Trump's sudden decision to withdraw the military from Syria last week has also spooked markets, particularly since it led to the resignation of Defense Secretary James Mattis, one of the most respected members of the Cabinet.

"Trump seems to be increasingly erratic. That is one of the factors, not the only factor," said Greg Valliere, global market strategist at Horizon Investments. "The markets need to see some stability and predictability, and they're not seeing anything like that."

Treasury Secretary Steven Mnuchin, in a seeming effort to reassure markets Sunday, may have stirred up even more uncertainty when the Treasury issued a statement after his calls with major bank CEOs.
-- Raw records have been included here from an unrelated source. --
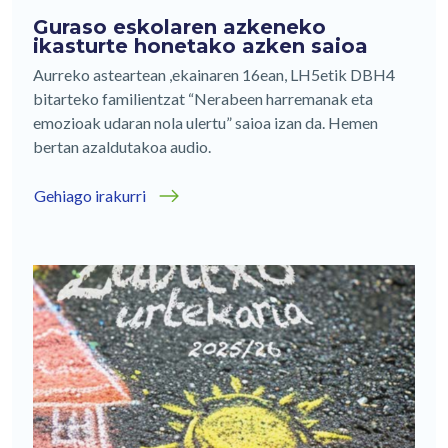
Guraso eskolaren azkeneko
ikasturte honetako azken saioa
Aurreko asteartean ,ekainaren 16ean, LH5etik DBH4
bitarteko familientzat “Nerabeen harremanak eta
emozioak udaran nola ulertu” saioa izan da. Hemen
bertan azaldutakoa audio.
Gehiago irakurri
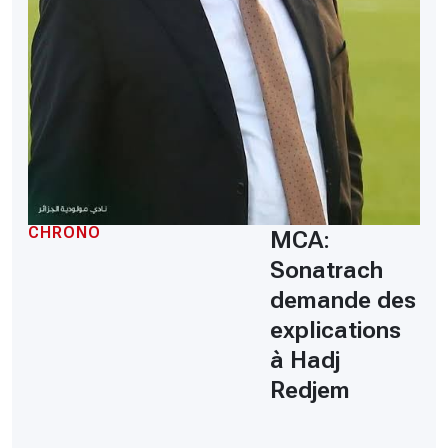
CHRONO
MCA:
Sonatrach
demande des
explications
à Hadj
Redjem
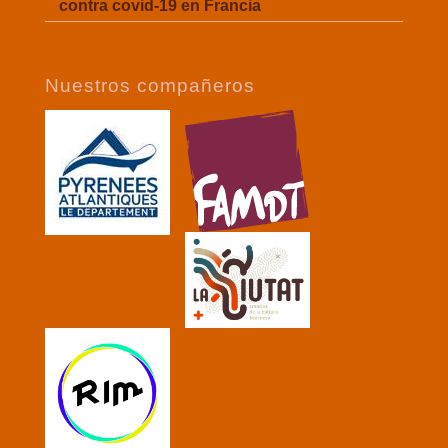
contra covid-19 en Francia
Nuestros compañeros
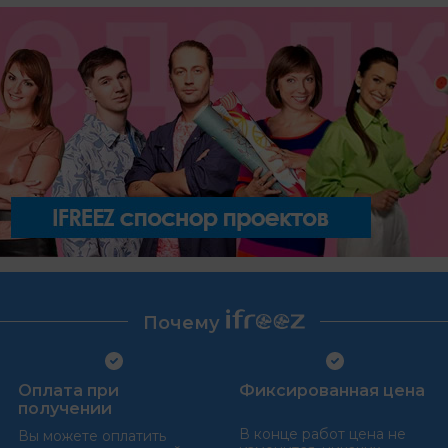
Почему
Оплата при
Фиксированная цена
получении
В конце работ цена не
Вы можете оплатить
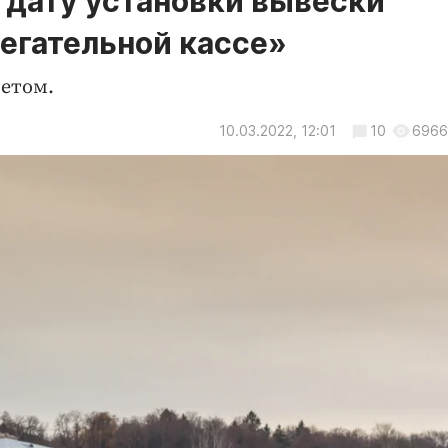
ю дату установки вывески
регательной кассе»
летом.
10.03.2022, 12:01
10
6966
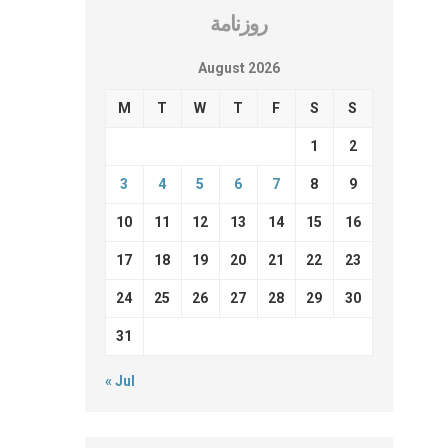
روزنامة
August 2026
M
T
W
T
F
S
S
1
2
3
4
5
6
7
8
9
10
11
12
13
14
15
16
17
18
19
20
21
22
23
24
25
26
27
28
29
30
31
« Jul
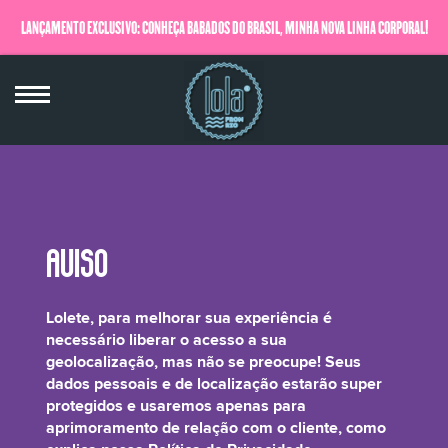
LANÇAMENTO EXCLUSIVO: CONHEÇA BABADOS DO BRASIL, MINHA NOVA LINHA CORPORAL!
QUERO SABER MAIS
Phytosteryl (and) Behenyl (and)
Lolete, para melhorar sua experiência é
Octyldodecyl Lauroyl Glutamate
necessário liberar o acesso a sua
geolocalização, mas não se preocupe! Seus
dados pessoais e de localização estarão super
protegidos e usaremos apenas para
aprimoramento de relação com o cliente, como
É um agente emoliente usado em produtos de beleza e cosméticos para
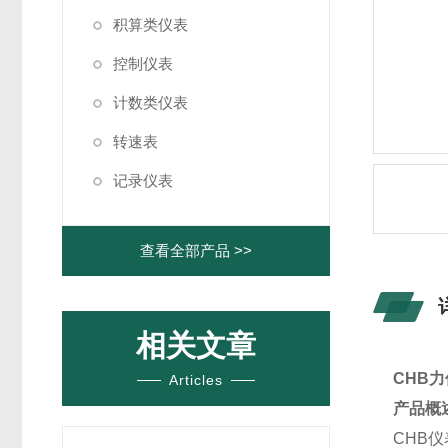
积算类仪表
控制仪表
计数类仪表
转速表
记录仪表
查看全部产品 >>
相关文章
CHB力
Articles
产品概
CHB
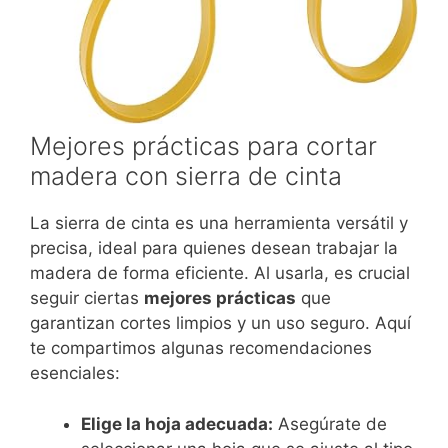
Mejores prácticas para cortar
madera con sierra de cinta
La sierra de cinta es una herramienta versátil y
precisa, ideal para quienes desean trabajar la
madera de forma eficiente. Al usarla, es crucial
seguir ciertas
mejores prácticas
que
garantizan cortes limpios y un uso seguro. Aquí
te compartimos algunas recomendaciones
esenciales:
Elige la hoja adecuada:
Asegúrate de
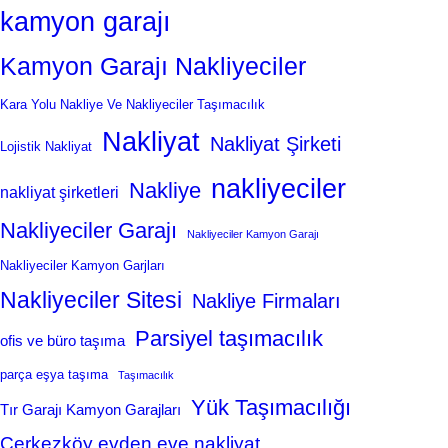
kamyon garajı
Kamyon Garajı Nakliyeciler
Kara Yolu Nakliye Ve Nakliyeciler Taşımacılık
Nakliyat
Nakliyat Şirketi
Lojistik Nakliyat
nakliyeciler
Nakliye
nakliyat şirketleri
Nakliyeciler Garajı
Nakliyeciler Kamyon Garajı
Nakliyeciler Kamyon Garjları
Nakliyeciler Sitesi
Nakliye Firmaları
Parsiyel taşımacılık
ofis ve büro taşıma
parça eşya taşıma
Taşımacılık
Yük Taşımacılığı
Tır Garajı Kamyon Garajları
Çerkezköy evden eve nakliyat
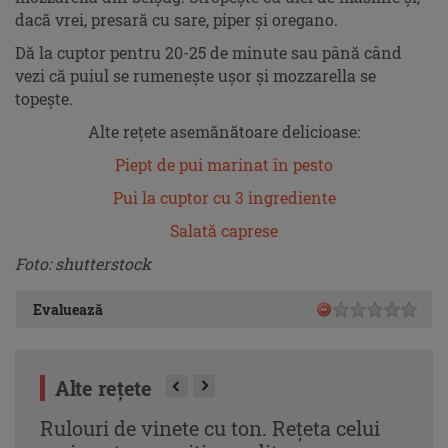
dacă vrei, presară cu sare, piper și oregano.
Dă la cuptor pentru 20-25 de minute sau până când
vezi că puiul se rumenește ușor și mozzarella se
topește.
Alte rețete asemănătoare delicioase:
Piept de pui marinat în pesto
Pui la cuptor cu 3 ingrediente
Salată caprese
Foto: shutterstock
Evaluează
Alte rețete
Rulouri de vinete cu ton. Rețeta celui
Mnuchin said growth remains strong, and there's robust activity from consumers and business. But the statement went further, saying there was "ample liquidity" available for lending to consumers and business.

"We are in the U.S. enjoying record financial liquidity availability, and that's still the case. You can't count Mnuchin's maneuver as pragmatic or policy driven. There's no case for that," said Kim Wallace, policy strategist at Eurasia Group. He said the Fed may be tightening financial conditions with its rate hikes, but the markets are months away from seeing much impact.

"Since Friday, we had the Treasury Secretary raise questions about financial stability, reports of the President asking if he could fire the Fed chairman, and a government shutdown," wrote Cowen policy strategists on Monday. "Our broad concern is that Team Trump might trigger the very downturn it wants to avoid."

Strategists see little chance for a near-term change that could calm volatility.

"The first place would be that the Democrats and Republicans at least are talking about how they're going to end the shutdown, and maybe the dawn comes from a different horizon...meaning don't expect any kind of enlightenment from Washington," said Stovall, adding maybe it would be a corporate-driven event, as earnings season approaches.

Wallace said there could be a change in sentiment if both Republicans and Democrats look beyond how their actions affect their base ahead of the 2020 election, and put the U.S. first.

"Why in the world would you, if you were the president of the United States, why would you actively meet with a very narrow slice of the 535 members of Congress to conclude that shutting down the government for any reason is good politics during the Christmas season?" said Wallace. "That shows a complete, abject lack of understanding of stewardship of government."

"The markets will figure out what the fundamentals mean in real time and in the future," he said. "What they rarely anticipate is that policy will actively in a discretionary, unprovoked basis, add to the wall of worry."

China trade tensions and the Fed interest rate hikes have been the biggest worries for stocks since the sell off began early in the fall. Strategists have been concerned that the combination of the two could tank an already slower growing economy next year. The Fed has forecast two more rate hikes next year, but many  on Wall Street expect it to do fewer.

Valliere said if Trump were able to show some real progress with China on trade, that could help to steady markets.

"If he is so tied to the stock market's performance, if he's so concerned, he has to show the markets more stability...He's part of the problem," said Valliere.